Exercise goal: Omit all pictures, then print the entries exactly.

--- Material for the task ---

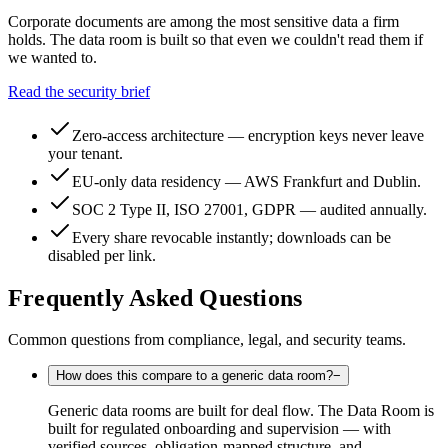
Corporate documents are among the most sensitive data a firm
holds. The data room is built so that even we couldn't read them if
we wanted to.
Read the security brief
Zero-access architecture — encryption keys never leave
your tenant.
EU-only data residency — AWS Frankfurt and Dublin.
SOC 2 Type II, ISO 27001, GDPR — audited annually.
Every share revocable instantly; downloads can be
disabled per link.
Frequently Asked Questions
Common questions from compliance, legal, and security teams.
How does this compare to a generic data room?
−
Generic data rooms are built for deal flow. The Data Room is
built for regulated onboarding and supervision — with
verified sources, obligation-mapped structure, and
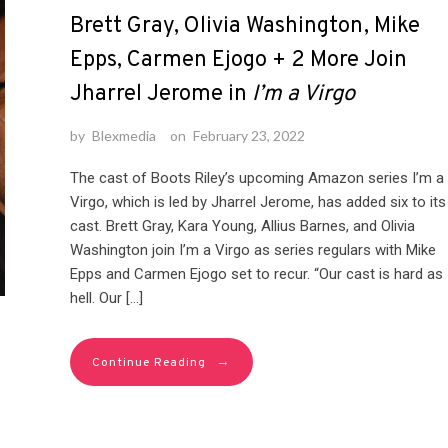
Brett Gray, Olivia Washington, Mike
Epps, Carmen Ejogo + 2 More Join
Jharrel Jerome in
I’m a Virgo
by
Blexmedia
on
February 23, 2022
The cast of Boots Riley’s upcoming Amazon series I’m a
Virgo, which is led by Jharrel Jerome, has added six to its
cast. Brett Gray, Kara Young, Allius Barnes, and Olivia
Washington join I’m a Virgo as series regulars with Mike
Epps and Carmen Ejogo set to recur. “Our cast is hard as
hell. Our […]
→
Continue Reading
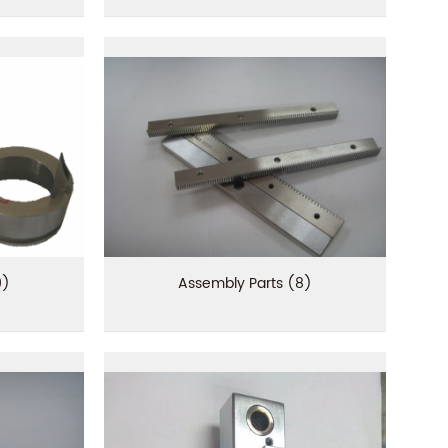
9)
Assembly Parts (8)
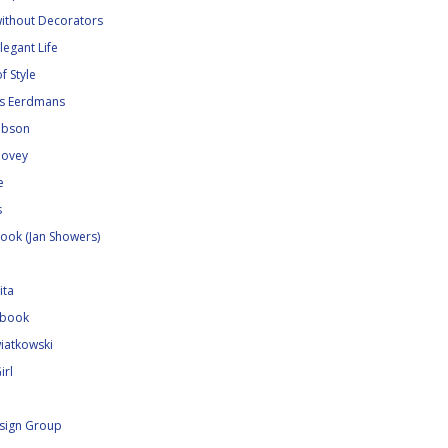
without Decorators
legant Life
f Style
ns Eerdmans
Gibson
Hovey
e
s
ook (Jan Showers)
ita
ebook
iatkowski
irl
sign Group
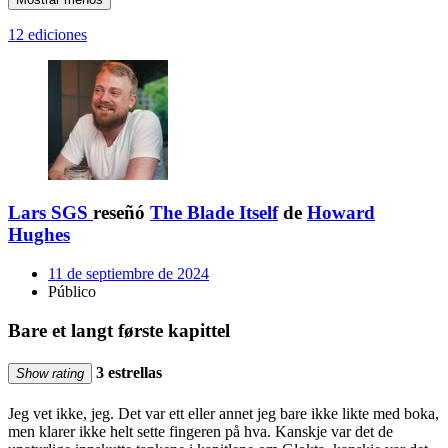
12 ediciones
Lars SGS
reseñó
The Blade Itself
de
Howard
Hughes
11 de septiembre de 2024
Público
Bare et langt første kapittel
3 estrellas
Show rating
Jeg vet ikke, jeg. Det var ett eller annet jeg bare ikke likte med boka,
men klarer ikke helt sette fingeren på hva. Kanskje var det de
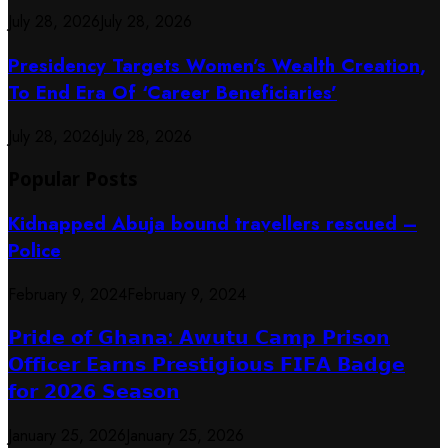
July 28, 2026
July 28, 2026
Presidency Targets Women’s Wealth Creation,
To End Era Of ‘Career Beneficiaries’
July 28, 2026
July 28, 2026
Popular Posts
Kidnapped Abuja bound travellers rescued –
Police
February 9, 2024
February 9, 2024
𝗣𝗿𝗶𝗱𝗲 𝗼𝗳 𝗚𝗵𝗮𝗻𝗮: 𝗔𝘄𝘂𝘁𝘂 𝗖𝗮𝗺𝗽 𝗣𝗿𝗶𝘀𝗼𝗻
𝗢𝗳𝗳𝗶𝗰𝗲𝗿 𝗘𝗮𝗿𝗻𝘀 𝗣𝗿𝗲𝘀𝘁𝗶𝗴𝗶𝗼𝘂𝘀 𝗙𝗜𝗙𝗔 𝗕𝗮𝗱𝗴𝗲
𝗳𝗼𝗿 𝟮𝟬𝟮𝟲 𝗦𝗲𝗮𝘀𝗼𝗻
January 25, 2026
January 25, 2026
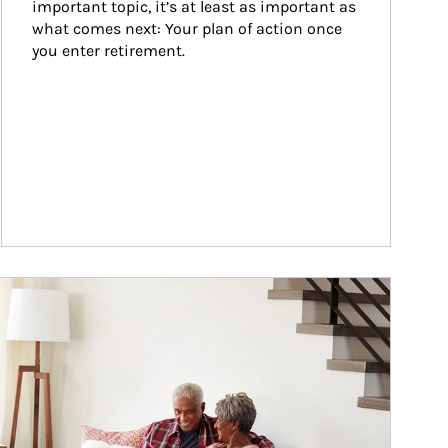
important topic, it’s at least as important as 
what comes next: Your plan of action once 
you enter retirement.
ticle Image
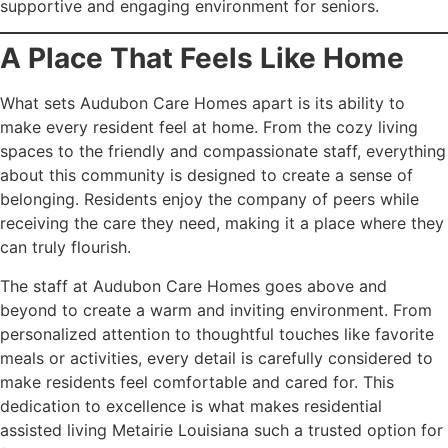
supportive and engaging environment for seniors.
A Place That Feels Like Home
What sets Audubon Care Homes apart is its ability to
make every resident feel at home. From the cozy living
spaces to the friendly and compassionate staff, everything
about this community is designed to create a sense of
belonging. Residents enjoy the company of peers while
receiving the care they need, making it a place where they
can truly flourish.
The staff at Audubon Care Homes goes above and
beyond to create a warm and inviting environment. From
personalized attention to thoughtful touches like favorite
meals or activities, every detail is carefully considered to
make residents feel comfortable and cared for. This
dedication to excellence is what makes residential
assisted living Metairie Louisiana such a trusted option for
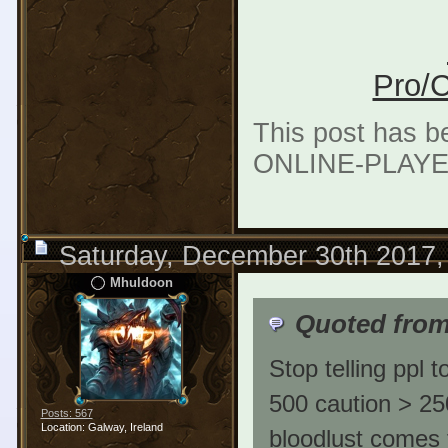
Pro/C
This post has b
ONLINE-PLAYER
Saturday, December 30th 2017,
Mhuldoon
Quoted from
Stop telling ppl t
500 caution > 25
Posts: 567
Location: Galway, Ireland
bloodlust comes 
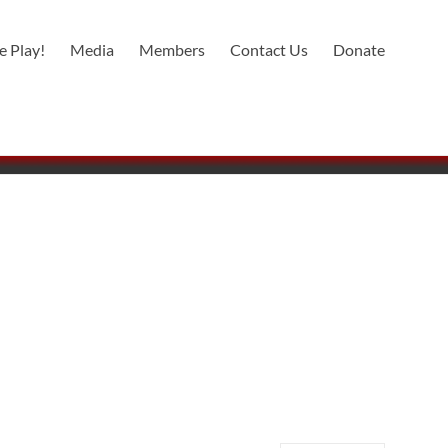
 Play!
Media
Members
Contact Us
Donate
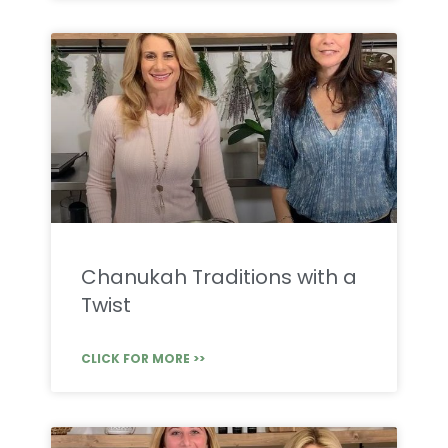
Chanukah Traditions with a
Twist
CLICK FOR MORE >>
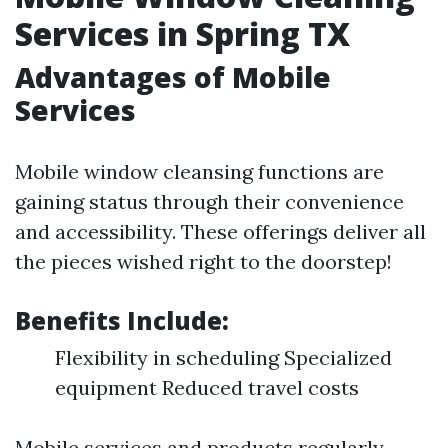
Services in Spring TX
Advantages of Mobile
Services
Mobile window cleansing functions are
gaining status through their convenience
and accessibility. These offerings deliver all
the pieces wished right to the doorstep!
Benefits Include:
Flexibility in scheduling Specialized
equipment Reduced travel costs
Mobile services and products regularly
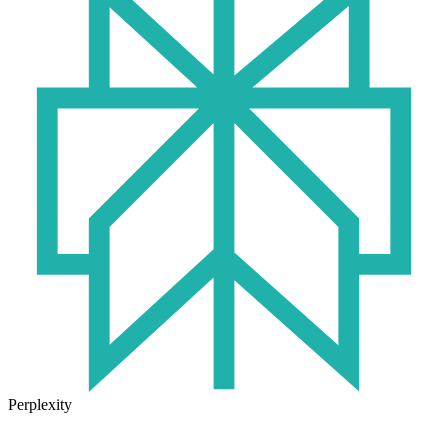
Perplexity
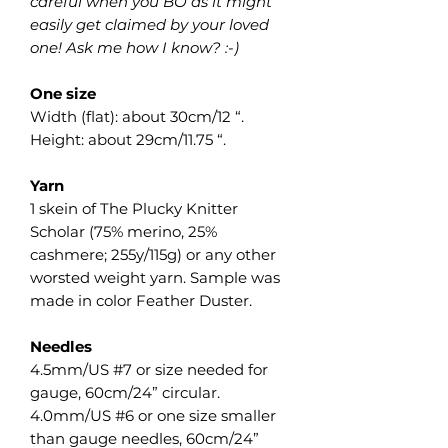
careful when you BO as it might
easily get claimed by your loved
one! Ask me how I know? :-)
One size
Width (flat): about 30cm/12 “.
Height: about 29cm/11.75 “.
Yarn
1 skein of The Plucky Knitter
Scholar (75% merino, 25%
cashmere; 255y/115g) or any other
worsted weight yarn. Sample was
made in color Feather Duster.
Needles
4.5mm/US #7 or size needed for
gauge, 60cm/24” circular.
4.0mm/US #6 or one size smaller
than gauge needles, 60cm/24”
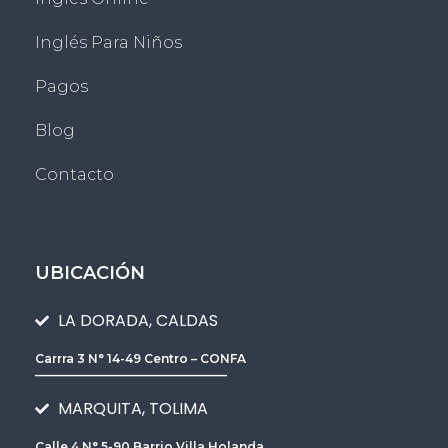
Inglés Para Niños
Pagos
Blog
Contacto
UBICACIÓN
LA DORADA, CALDAS
Carrra 3 N° 14-49 Centro – CONFA
________________________________
MARQUITA, TOLIMA
Calle 4 N° 5-90 Barrio Villa Holanda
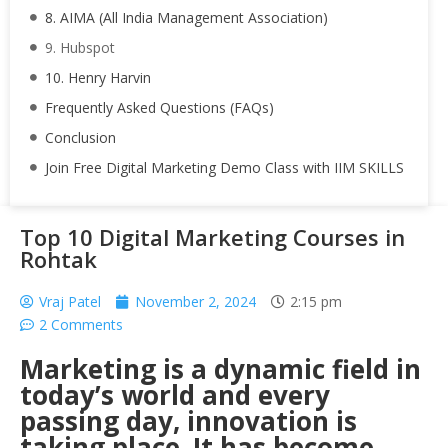
8. AIMA (All India Management Association)
9. Hubspot
10. Henry Harvin
Frequently Asked Questions (FAQs)
Conclusion
Join Free Digital Marketing Demo Class with IIM SKILLS
Top 10 Digital Marketing Courses in
Rohtak
Vraj Patel
November 2, 2024
2:15 pm
2 Comments
Marketing is a dynamic field in
today’s world and every
passing day, innovation is
taking place. It has become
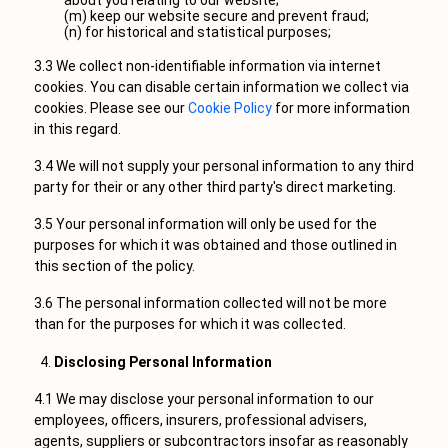
about you relating to our website;
(m) keep our website secure and prevent fraud;
(n) for historical and statistical purposes;
3.3 We collect non-identifiable information via internet
cookies. You can disable certain information we collect via
cookies. Please see our
Cookie Policy
for more information
in this regard.
3.4 We will not supply your personal information to any third
party for their or any other third party's direct marketing.
3.5 Your personal information will only be used for the
purposes for which it was obtained and those outlined in
this section of the policy.
3.6 The personal information collected will not be more
than for the purposes for which it was collected.
Disclosing Personal Information
4.1 We may disclose your personal information to our
employees, officers, insurers, professional advisers,
agents, suppliers or subcontractors insofar as reasonably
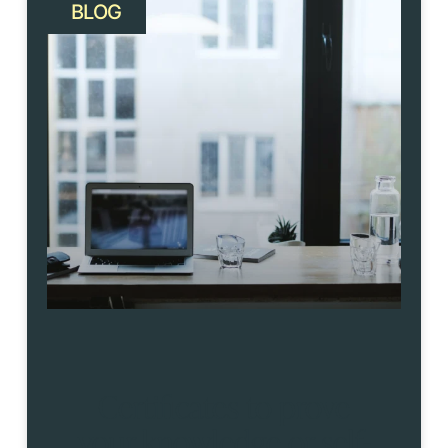
BLOG
Certificates to prove
your knowledge or self-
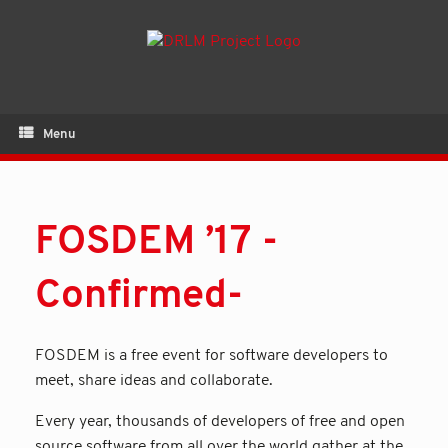
Menu
FOSDEM ’17 -
Confirmed-
FOSDEM is a free event for software developers to
meet, share ideas and collaborate.
Every year, thousands of developers of free and open
source software from all over the world gather at the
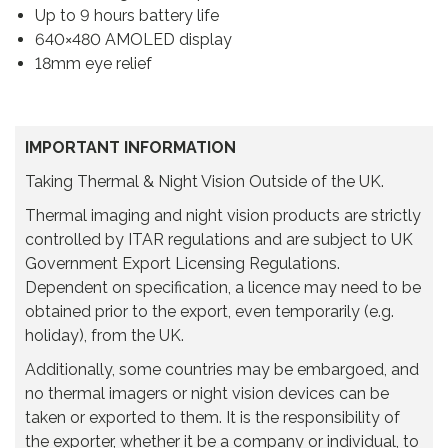
t
Up to 9 hours battery life
y
640×480 AMOLED display
18mm eye relief
IMPORTANT INFORMATION
Taking Thermal & Night Vision Outside of the UK.
Thermal imaging and night vision products are strictly
controlled by ITAR regulations and are subject to UK
Government Export Licensing Regulations.
Dependent on specification, a licence may need to be
obtained prior to the export, even temporarily (e.g.
holiday), from the UK.
Additionally, some countries may be embargoed, and
no thermal imagers or night vision devices can be
taken or exported to them. It is the responsibility of
the exporter, whether it be a company or individual, to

---

Exercise result:
Corporate documents are among the most sensitive data a firm
holds. The data room is built so that even we couldn't read them if
we wanted to.
Read the security brief
Zero-access architecture — encryption keys never leave
your tenant.
EU-only data residency — AWS Frankfurt and Dublin.
SOC 2 Type II, ISO 27001, GDPR — audited annually.
Every share revocable instantly; downloads can be
disabled per link.
Frequently Asked Questions
Common questions from compliance, legal, and security teams.
How does this compare to a generic data room?
−
Generic data rooms are built for deal flow. The Data Room is
built for regulated onboarding and supervision — with
verified sources, obligation-mapped structure, and
Brett Gray, Olivia Washington, Mike
Epps, Carmen Ejogo + 2 More Join
Jharrel Jerome in
I’m a Virgo
by
Blexmedia
on
February 23, 2022
The cast of Boots Riley’s upcoming Amazon series I’m a
Virgo, which is led by Jharrel Jerome, has added six to its
cast. Brett Gray, Kara Young, Allius Barnes, and Olivia
Washington join I’m a Virgo as series regulars with Mike
Epps and Carmen Ejogo set to recur. “Our cast is hard as
hell. Our […]
→
Continue Reading
9)
Assembly Parts (8)
without Decorators
legant Life
f Style
ns Eerdmans
Gibson
Hovey
e
s
ook (Jan Showers)
ita
ebook
iatkowski
irl
sign Group
12 ediciones
Lars SGS
reseñó
The Blade Itself
de
Howard
Hughes
11 de septiembre de 2024
Público
Bare et langt første kapittel
3 estrellas
Show rating
Jeg vet ikke, jeg. Det var ett eller annet jeg bare ikke likte med boka,
men klarer ikke helt sette fingeren på hva. Kanskje var det de
July 28, 2026
July 28, 2026
Presidency Targets Women’s Wealth Creation,
To End Era Of ‘Career Beneficiaries’
July 28, 2026
July 28, 2026
Popular Posts
Kidnapped Abuja bound travellers rescued –
Police
February 9, 2024
February 9, 2024
𝗣𝗿𝗶𝗱𝗲 𝗼𝗳 𝗚𝗵𝗮𝗻𝗮: 𝗔𝘄𝘂𝘁𝘂 𝗖𝗮𝗺𝗽 𝗣𝗿𝗶𝘀𝗼𝗻
𝗢𝗳𝗳𝗶𝗰𝗲𝗿 𝗘𝗮𝗿𝗻𝘀 𝗣𝗿𝗲𝘀𝘁𝗶𝗴𝗶𝗼𝘂𝘀 𝗙𝗜𝗙𝗔 𝗕𝗮𝗱𝗴𝗲
𝗳𝗼𝗿 𝟮𝟬𝟮𝟲 𝗦𝗲𝗮𝘀𝗼𝗻
January 25, 2026
January 25, 2026
important topic, it’s at least as important as 
what comes next: Your plan of action once 
you enter retirement.
ticle Image
supportive and engaging environment for seniors.
A Place That Feels Like Home
What sets Audubon Care Homes apart is its ability to
make every resident feel at home. From the cozy living
spaces to the friendly and compassionate staff, everything
about this community is designed to create a sense of
belonging. Residents enjoy the company of peers while
receiving the care they need, making it a place where they
can truly flourish.
The staff at Audubon Care Homes goes above and
beyond to create a warm and inviting environment. From
personalized attention to thoughtful touches like favorite
meals or activities, every detail is carefully considered to
make residents feel comfortable and cared for. This
dedication to excellence is what makes residential
assisted living Metairie Louisiana such a trusted option for
Pro/C
This post has b
ONLINE-PLAYER
Saturday, December 30th 2017,
Mhuldoon
Quoted from
Stop telling ppl t
500 caution > 25
Posts: 567
Location: Galway, Ireland
bloodlust comes 
 Play!
Media
Members
Contact Us
Donate
Chanukah Traditions with a
Twist
CLICK FOR MORE >>
Services in Spring TX
Advantages of Mobile
Services
Mobile window cleansing functions are
gaining status through their convenience
and accessibility. These offerings deliver all
the pieces wished right to the doorstep!
Benefits Include:
Flexibility in scheduling Specialized
equipment Reduced travel costs
Mobile services and products regularly
Perplexity
careful when you BO as it might
easily get claimed by your loved
one! Ask me how I know? :-)
One size
Width (flat): about 30cm/12 “.
Height: about 29cm/11.75 “.
Yarn
1 skein of The Plucky Knitter
Scholar (75% merino, 25%
cashmere; 255y/115g) or any other
worsted weight yarn. Sample was
made in color Feather Duster.
Needles
4.5mm/US #7 or size needed for
gauge, 60cm/24” circular.
4.0mm/US #6 or one size smaller
than gauge needles, 60cm/24”
Inglés Para Niños
Pagos
Blog
Contacto
UBICACIÓN
LA DORADA, CALDAS
Carrra 3 N° 14-49 Centro – CONFA
________________________________
MARQUITA, TOLIMA
Calle 4 N° 5-90 Barrio Villa Holanda
8. AIMA (All India Management Association)
9. Hubspot
10. Henry Harvin
Frequently Asked Questions (FAQs)
Conclusion
Join Free Digital Marketing Demo Class with IIM SKILLS
Top 10 Digital Marketing Courses in
Rohtak
Vraj Patel
November 2, 2024
2:15 pm
2 Comments
Marketing is a dynamic field in
today’s world and every
passing day, innovation is
taking place. It has become
about you relating to our website;
(m) keep our website secure and prevent fraud;
(n) for historical and statistical purposes;
3.3 We collect non-identifiable information via internet
cookies. You can disable certain information we collect via
cookies. Please see our
Cookie Policy
for more information
in this regard.
3.4 We will not supply your personal information to any third
party for their or any other third party's direct marketing.
3.5 Your personal information will only be used for the
purposes for which it was obtained and those outlined in
this section of the policy.
3.6 The personal information collected will not be more
than for the purposes for which it was collected.
Disclosing Personal Information
4.1 We may disclose your personal information to our
employees, officers, insurers, professional advisers,
agents, suppliers or subcontractors insofar as reasonably
BLOG
Certificates to prove
your knowledge or self-
Menu
FOSDEM ’17 -
Confirmed-
FOSDEM is a free event for software developers to
meet, share ideas and collaborate.
Every year, thousands of developers of free and open
source software from all over the world gather at the
t
Up to 9 hours battery life
y
640×480 AMOLED display
18mm eye relief
IMPORTANT INFORMATION
Taking Thermal & Night Vision Outside of the UK.
Thermal imaging and night vision products are strictly
controlled by ITAR regulations and are subject to UK
Government Export Licensing Regulations.
Dependent on specification, a licence may need to be
obtained prior to the export, even temporarily (e.g.
holiday), from the UK.
Additionally, some countries may be embargoed, and
no thermal imagers or night vision devices can be
taken or exported to them. It is the responsibility of
the exporter, whether it be a company or individual, to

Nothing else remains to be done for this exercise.